When selecting a common mode filter, focus on having a strong common mode rejection for the fundamentals and higher harmonics of the wireless and wired data standards, which need to be isolated from each other. For USB3.1 at 5 Gbps, the fundamental at 2.5 GHz is in the middle of a crowded wireless frequency band (LTE, WiFi, Bluetooth) and needs exceptionally strong rejection in this area. For HDMI2.0, the frequencies between 1,7 and 3 GHz are most critical. At the same time, the common mode rejection should have a bandwidth wide enough to suppress potential noise issues at less prominent frequencies.
So far, we have covered how to establish signal integrity and common mode noise suppression. But, how good is the clamping of ESD pulses to protect sensitive transceivers?
Looking at transceivers for very fast signals, like USB3.1, our experience is that the ESD survival level of the complete system is not defined by the ruggedness of the ESD protection device, but the clamping behaviour. In other words, how much remaining ESD is passed on by the ESD protection device? This is the case for all transceivers, which we have measured so far. Having said this, our PCMF/PESD series nevertheless offers a ruggedness against IEC 61000-4-2 ESD pulses of 15 kV contact, which exceeds the highest level 4 of this IEC-standard. PCMFxUSB3S and PCMFxHDMI2S as well as the PESDxUSB3S are all building on Nexperia’s TrEOS protection technology, which combines industry-leading switching speed (0.5 ns) with lowest dynamic resistances and a high robustness against 8/20 surge and ESD pulses.
How good are these new CMFs when it comes to protecting very sensitive transceivers? We tried the PCMFxUSB3S in combination with the most sensitive USB3.1 transceiver we found yet and confirmed a robustness level of this combination of more than 15 kV IEC 61000-4-2 in several passes. Apart from dealing with common mode issues efficiently, the PCMF is the most efficient solution we found up to now (April 2016), when it comes to handling USB3.1 frequencies while still protecting very sensitive transceivers against ESD.
Some ferrite/ceramics based CMFs offer integrated ESD protection; since they have clamping voltages of several 100 volts, they will offer no additional protection to sensitive transceiver chips. Fig. 9 shows a comparison of a ceramic/ferrite filter with integrated ESD protection to an older PCMF process generation.
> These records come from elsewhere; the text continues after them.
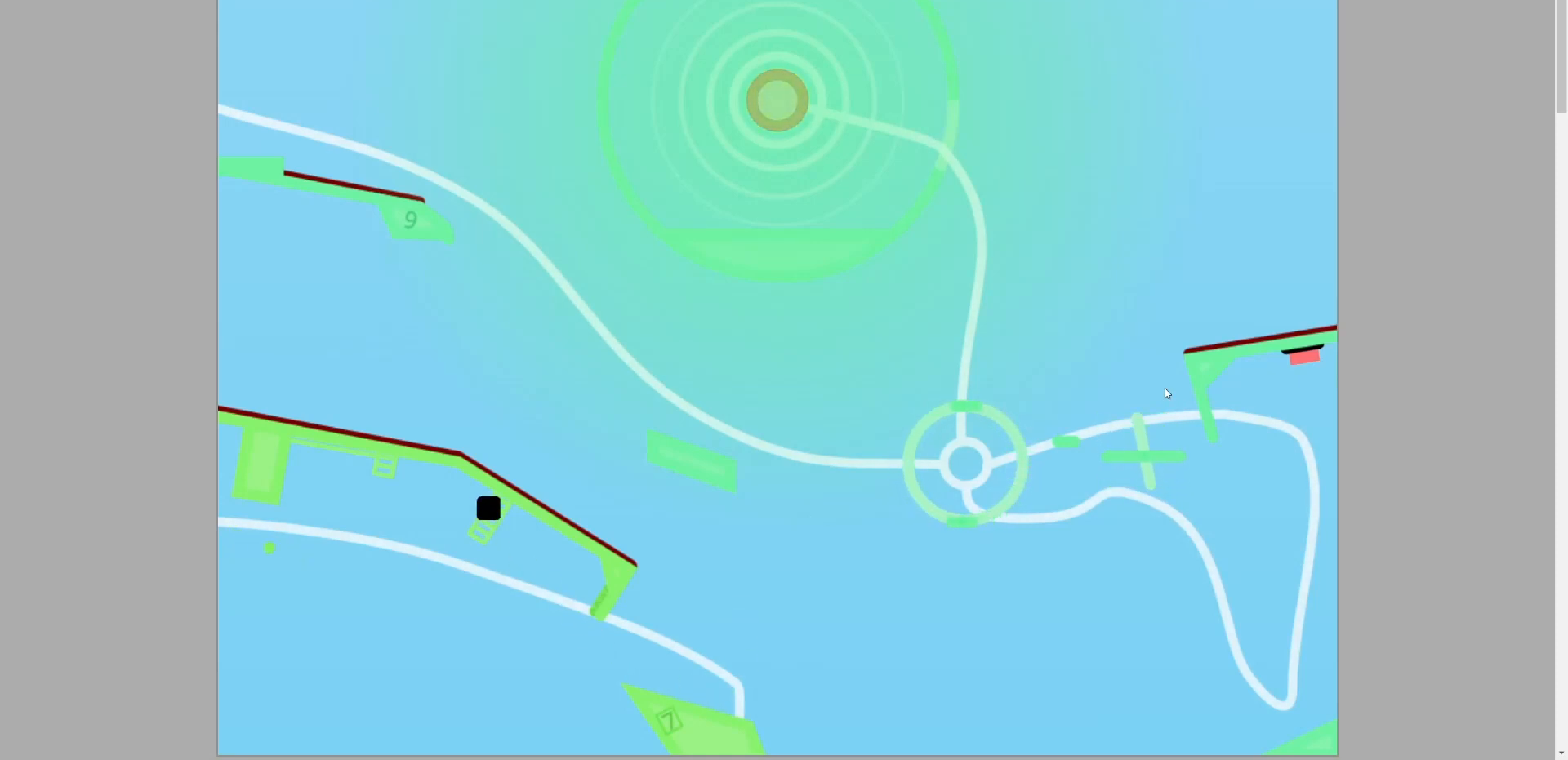
{"keys": ["a"], "events": [[267, "a", "down"]]}
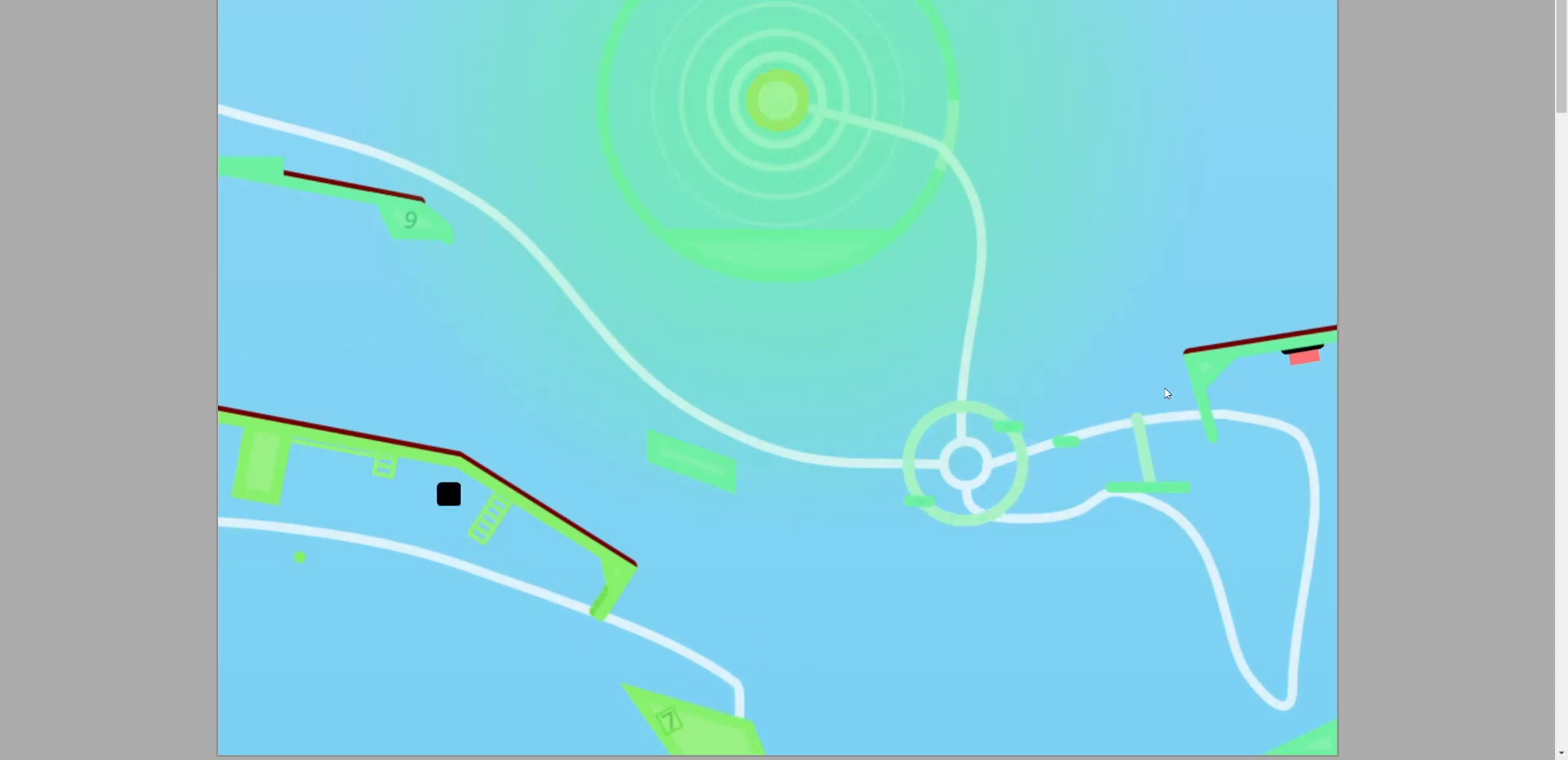
{"keys": ["a"], "events": []}
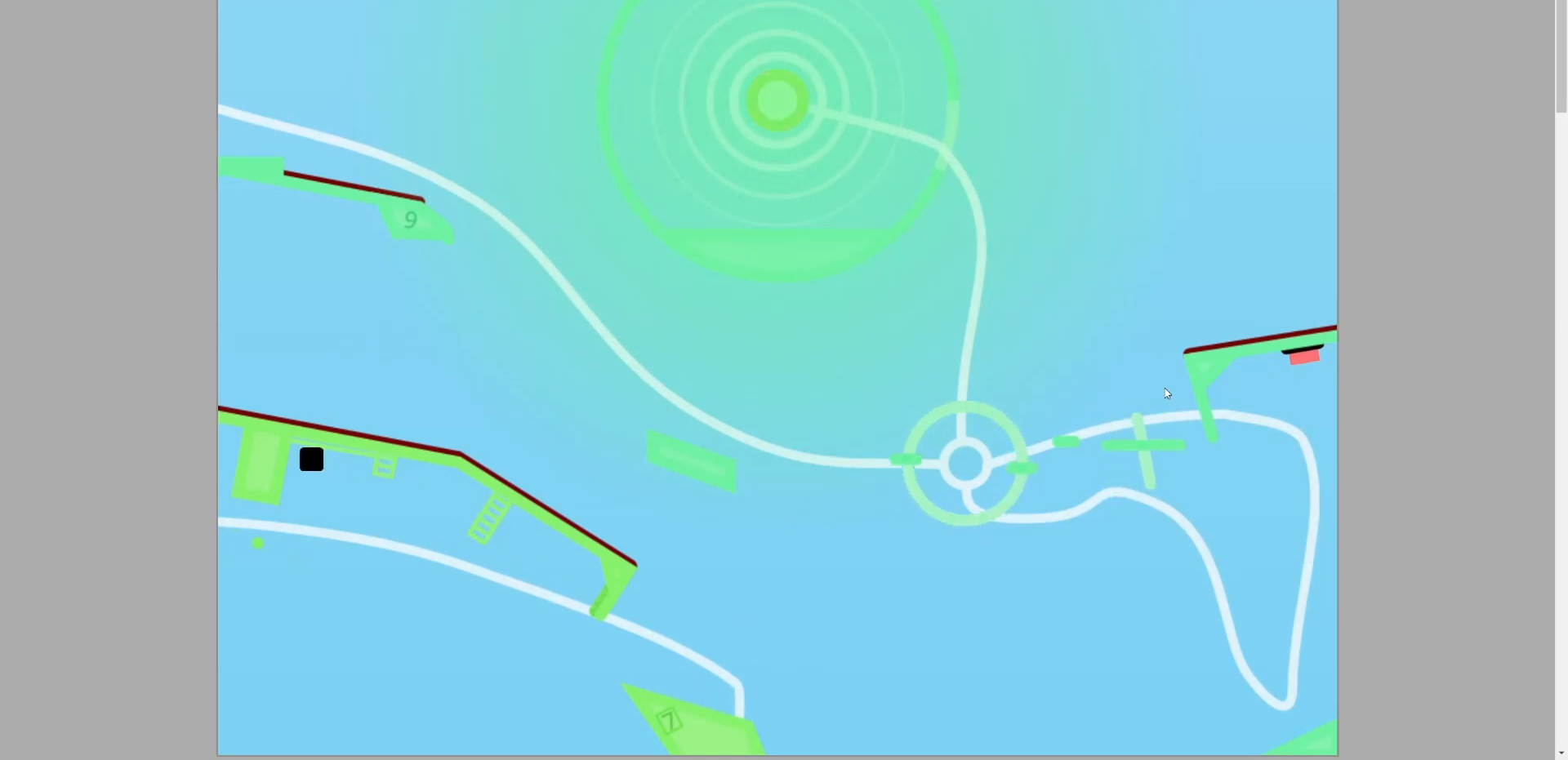
{"keys": [], "events": [[333, "a", "up"]]}
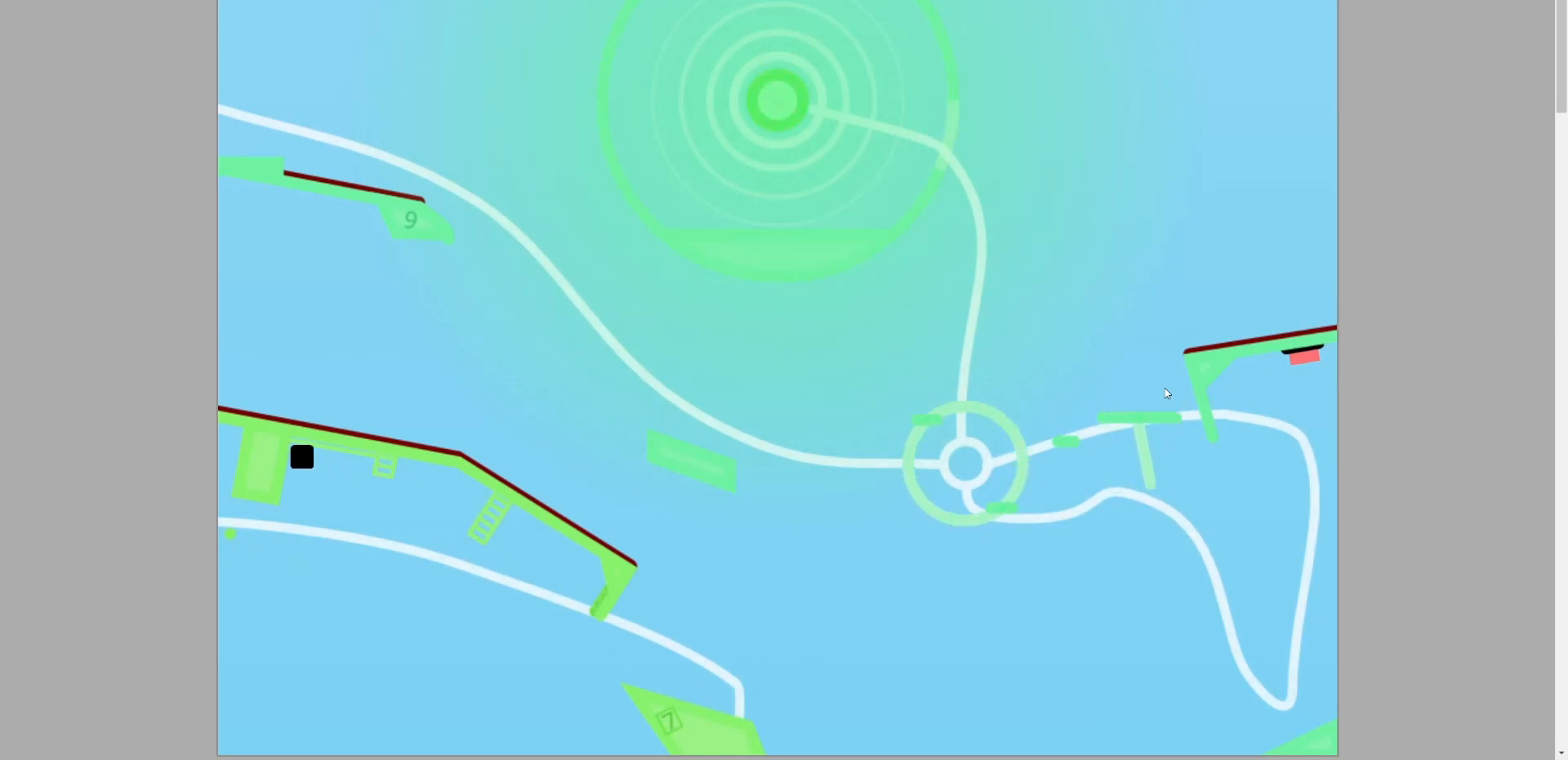
{"keys": [], "events": []}
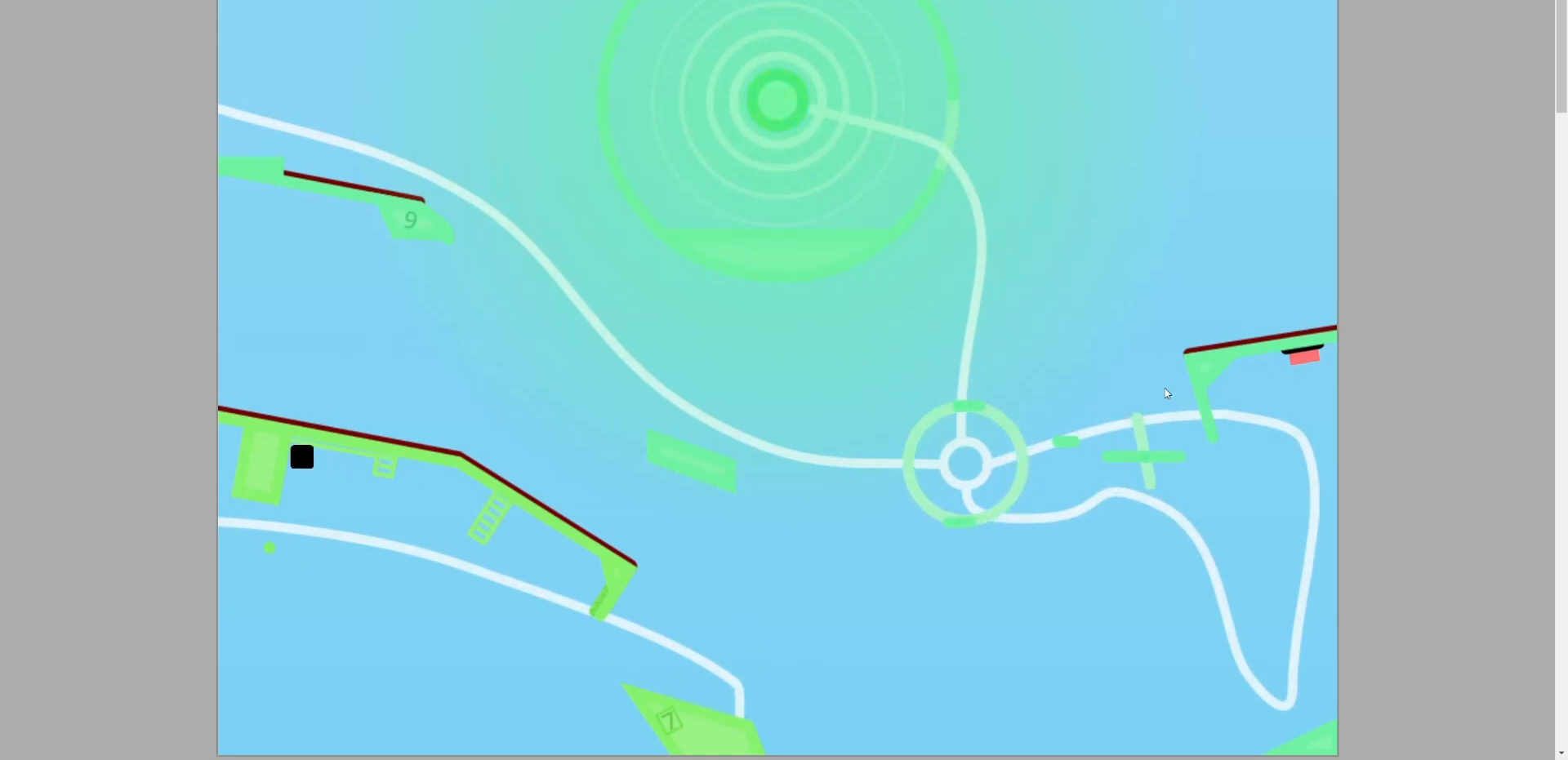
{"keys": [], "events": []}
Figure 10. comparing the TLP clamping of an integrated CMF with Silicon-based ESD-protection and a ferrite CMF with integrated ESD-protection. PCMFxUSB3S, PCMFxHDMI2S and PESDxUSB3S offer even lower clamping, however, this would be lost in the scale needed to display the TLP behaviour of ferrite-based ESD protection.
Since ferrites are obviously no competition when it comes to ESD clamping, how does the PCMFxUSB3S series compare to other CMFs with silicon-based ESD protection? Short answer PCMFxUSB3S offers the lowest clamping compared to all other Common Mode Filters.
Figure 11. Comparing the TLP clamping of the PCMF series to other CMFs with integrated ESD-protection.
In summary, when looking at protection and filtering for very fast data lines, we have identified these topics:
- The differential signal must be able to pass the protection and filtering solution, as shown by the differential pass-band and eye-diagrams, which are also needed to pass compliance standards.
- Adding additional ESD protection to standalone CMFs will introduce significant degradation to the system, even if both devices alone show a good RF performance.
- The common mode rejection at critical frequencies such as 2.5 and 5 GHz for USB3.1 must be high.
- The ESD clamping must be low.
And finally, it should be possible to swap CMFs with ESD-protection to ESD-protection-only to avoid re-designs and to support a shorter time-to-market.